Путь комет. Разоблаченная морока | страница 27



Младшие — Мур и Митя — помалкивают, но вслушиваются в эти перебранки. И спустя год будут ссориться друг с другом, отыскивая виновных в том, что вскоре случилось в Болшеве.


Николай Андреевич все чаще выпивает. И теперь ему уже хватает одной рюмки, чтобы потерять контроль над собой. И вот, когда контроль потерян, этот мягкий умница и душевно тонкий человек позволяет себе самые безоглядные высказывания.

Он попросту зло матерится по адресу высших властей и порядков в стране.

Вспоминала ли теперь Нина Николаевна разговор со своими родителями в середине тридцатых годов, когда те приезжали из СССР в Париж на короткое время? Как ужаснулись они, услышав о намерении дочери вернуться с семьей на родину! Как пытались предупредить ее относительно нараставшей в стране волны арестов — и как в ответ весело и упрямо дочь, Нина Николаевна, отвергала все предостережения.

— Детей хоть пожалейте! — услышала она тогда от матери. Но отмахнулась и от этого.

Вернувшись и довольно скоро поняв промашку, Нина Николаевна осталась верна себе: она и на родине — до поры до времени — пыталась жить не по чужой указке.

Как и другим сотрудникам зарубежных советских спецслужб, ей нельзя было выезжать из Москвы без позволения высокого начальства. Но она ездила — и, кажется, не однажды — в Ленинград: повидаться с родней и друзьями. Не полагалось переписываться с заграницей — она делала это, используя любую оказию.

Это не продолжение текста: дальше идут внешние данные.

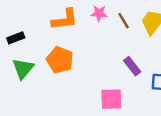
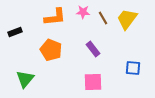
purple rectangle: (132, 66) -> (93, 49), moved
green triangle: (23, 68) -> (25, 79), moved

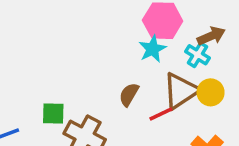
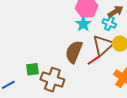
brown semicircle: (129, 94) -> (74, 52), size x1.6

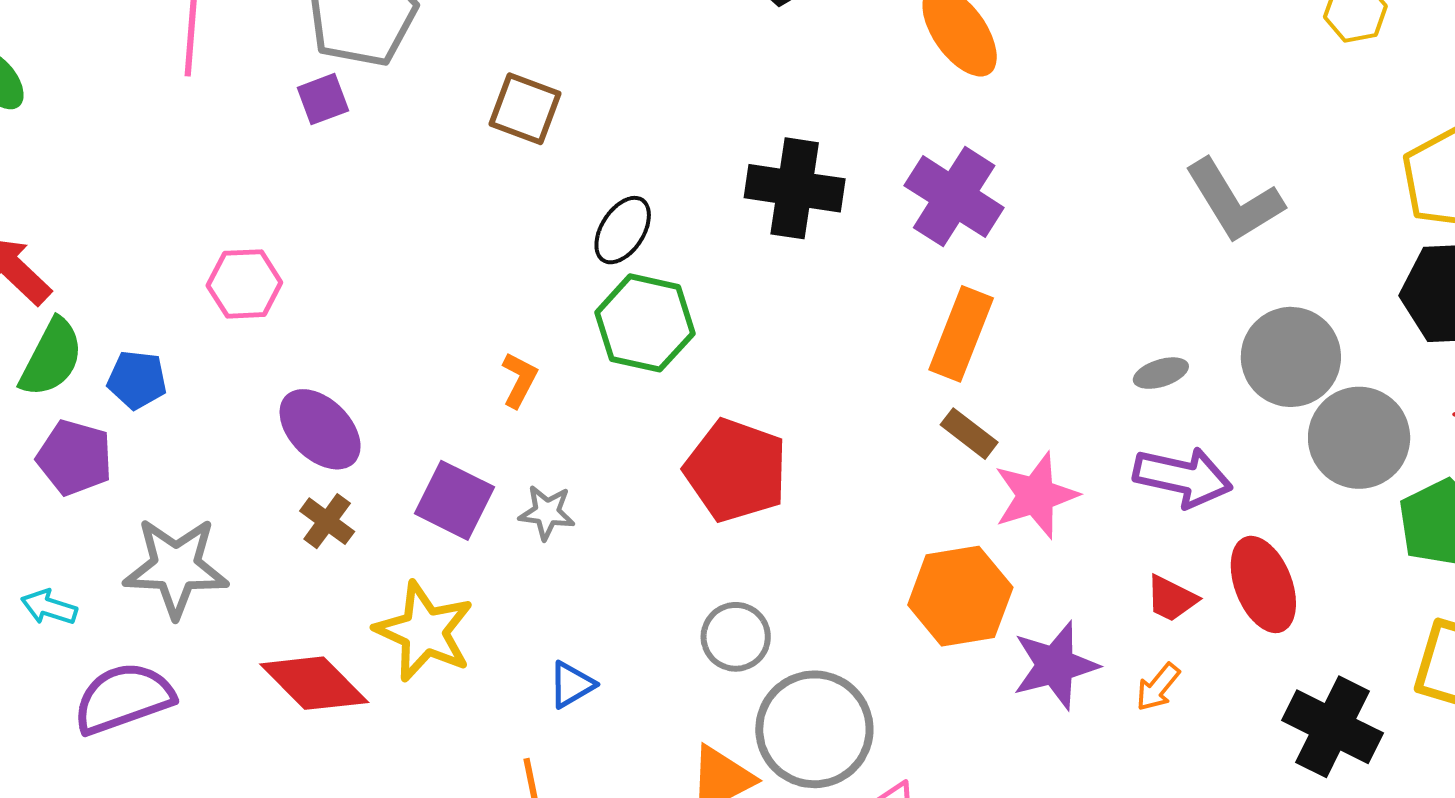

Запрещено было говорить непосвященным о своих связях с НКВД (это называлось «расшифровать себя») — Клепинины и с этим запретом мало считались.

Вся их молодость прошла в свободной стране — чужой и неблагополучной, но свободной Франции, — и им была абсолютно непонятна психология тех, кто здесь, в родных краях, уже двадцать с лишним лет подряд, год за годом, в страхе за себя и своих ближних, отвыкал от свободы, внешней и внутренней.

И уж у себя-то дома, в своем кругу, Клепинины тем более не оглядываются, не осторожничают. Они говорят все, что им приходит в голову. В те годы можно было еще не бояться «ушей» в стенах и потолках, жучков-микрофончиков, которые загнали — спустя четверть века — советского интеллигента на кухню или в ванную. Туда, где беседа надежно заглушалась шумом радио или льющейся потоком воды.

На болшевской даче говорили друг с другом без всяких помех.

Как вскоре выяснилось, и это было неблагоразумно.

Ибо есть устрашающая подробность в показаниях арестованных.

8

Всякий, кто приезжал в Болшево из Москвы, вез с собой ворох свежих газет и журналов. Читали их здесь с въедливой пристальностью, хотя трудно представить себе что-нибудь менее похожее на реальную жизнь, чем советские газеты конца тридцатых годов. Если же все-таки вообразить себе, что некий отдаленный потомок попробует довериться этим страницам, первым его простодушным выводом будет тот, что Страна Советов в лето 1939 года жила постоянным ожиданием очередного небывалого праздника. Или небывалого свершения.